1. Female gametophyte development and double fertilization
Plant gametes are, in contrast with animal gametes, not direct products of meiosis but differentiate within multicellular haploid generations, the male and the female gametophytes. In flowering plants (angiosperms), the gametophytic generations are reduced to a few cells that are located within the diploid sporophytic tissues of the flower.
The female gametophyte (or embryo sac) is enclosed by the ovule that is located within the ovary. In Arabidopsis, the female gametophyte originates from a single haploid spore (functional megaspore), which undergoes three free nuclear divisions to develop into an eight-nucleate syncytium. Following cellularization, the distinct haploid cell types of the female gametophyte are formed: Two female gametic cells, the egg cell and the central cell, which are flanked by accessory cells. The large vacuole of the central cell occupies the central region of the female gametophyte. Two synergid cells neighbour the egg cell at the micropylar end of the female gametophyte, while three antipodals are adjacent to the central cell at the chalazal end (Sprunck & Groß-Hardt, 2011).
Double fertilization
Fertilization in flowering plants is unique among all known organisms in that not one, but two, female reproductive cells are fertilized in a process called double fertilization. A complex mechanism involving two male gametes (sperm cells) and two female gametes (egg cell and central cell) results in two distinct fertilization products, the diploid embryo and the triploid endosperm. Both fertilization products are required to achieve successful seed development.
During double fertilization, the two non-motile sperm cells are transported as a pair by the growing pollen tube, which is guided through the style and the transmitting tract of the pistil to the ovule (A).

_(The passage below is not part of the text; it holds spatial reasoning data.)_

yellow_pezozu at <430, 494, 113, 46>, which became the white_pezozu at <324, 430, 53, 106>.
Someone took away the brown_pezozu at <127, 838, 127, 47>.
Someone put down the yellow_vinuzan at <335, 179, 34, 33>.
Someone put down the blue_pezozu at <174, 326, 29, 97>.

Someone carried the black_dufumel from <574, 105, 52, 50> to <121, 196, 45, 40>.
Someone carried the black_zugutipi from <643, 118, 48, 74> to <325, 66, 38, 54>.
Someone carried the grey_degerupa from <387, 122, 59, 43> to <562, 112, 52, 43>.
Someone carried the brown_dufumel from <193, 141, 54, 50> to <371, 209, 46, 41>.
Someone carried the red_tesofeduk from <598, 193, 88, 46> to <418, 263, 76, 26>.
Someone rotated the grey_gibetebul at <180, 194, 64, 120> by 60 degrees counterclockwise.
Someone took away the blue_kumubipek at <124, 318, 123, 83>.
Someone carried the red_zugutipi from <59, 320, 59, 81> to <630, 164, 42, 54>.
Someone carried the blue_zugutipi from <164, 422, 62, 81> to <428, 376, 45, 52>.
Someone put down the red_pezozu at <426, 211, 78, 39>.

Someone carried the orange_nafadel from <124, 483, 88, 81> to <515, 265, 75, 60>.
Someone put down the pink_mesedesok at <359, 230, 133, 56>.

Finally, the pollen tube grows through the micropyle of the ovule into the embryo sac (B), where two female gametes (egg cell and central cell) are located. After pollen tube burst, the sperm cell pair is released towards a cleft between the egg and central cell. One sperm cell fuses with the egg cell, while the second sperm cell fuses with the central cell (C), resulting in two distinct fertilization products: the embryo and the endosperm.
In contrast with the molecular events involved in guided pollen tube growth and sperm cell delivery into the female gametophyte, almost nothing is known about later processes, covering the phase from sperm cell release until gamete fusion (plasmogamy) (Sprunck, 2010). Within minutes after a sperm cell pair is delivered, each one of the sperm cells fuse with one of the female gametes to initiate seed development in a coordinated manner. Attempts to elucidate these issues at the cellular and molecular levels are hampered by the fact that angiosperm gamete interactions are short-lived events, taking place deeply embedded in the maternal tissues of the ovule and ovary.
2. Monitoring male-female gamete interactions in Arabidopsis
Using our expression data derived from egg cells and central cells from wheat (Sprunck et al., 2005), we identified gamete-specific genes and their putative orthologs in Arabidopsis. We used the corresponding promoter regions to generate ß-glucuronidase (GUS) and green fluorescent protein (GFP) marker lines for the Arabidopsis egg cell, the central cell, and synergid cells. The green fluorescent ARO1 marker (Gebert et al., 2008) labels the egg cell cytoplasm (EC) in ovules at maturity, while the green fluorescent EC1.1p:NLS-3xGFP marker is specifically expressed in the egg cell nucleus (ECN). These and new membrane marker lines now serve as important tools to investigate gamete interactions on the cellular and molecular level. The interaction of the gametes can be observed microscopically, when our marker lines are pollinated with sperm cell membrane marker lines (Sprunck et al., 2012), or the previously published red fluorescent sperm nucleus marker line HTR10-mRFP1 (Ingouff et al., 2009).
Currently, these marker lines are used to study mutants that have been generated in our group, showing defects during double fertilization.
3. Cell surface molecules involved in gamete recognition and/or fusion
Male-female gamete recognition, adhesion, and fusion encompass the most intimate steps during fertilization. Nevertheless, the knowledge about molecules that act on the cell surface of flowering plant gametes is scarce.
We identified a cluster of egg cell-specific transcripts in our expression data from wheat egg cells (EC-1) that encode secreted small cysteine-rich EC1 proteins (Sprunck et al., 2005). Five genetically redundant EC1 genes (EC1.1 to EC1.5) are present in the genome of Arabidopsis thaliana. Functional studies revealed that egg cell-secreted EC1 proteins are essential for the sperm cells to gain fusion competence (Sprunck et al., 2012, Rademacher and Sprunck, 2013).
Currently, we are analyzing our transcriptome and proteome data to identify more cell surface proteins which are involved in male-female gamete recognition, adhesion, and fusion.
The main aims and research questions of this project are:
- Which molecules on the cell surface of female and male gametes mediate gamete recognition, adhesion and fusion in flowering plants?
- How do the egg cell-secreted EC1 proteins act on the molecular level?
- Are there species-specific gamete interaction mechanisms in flowering plants?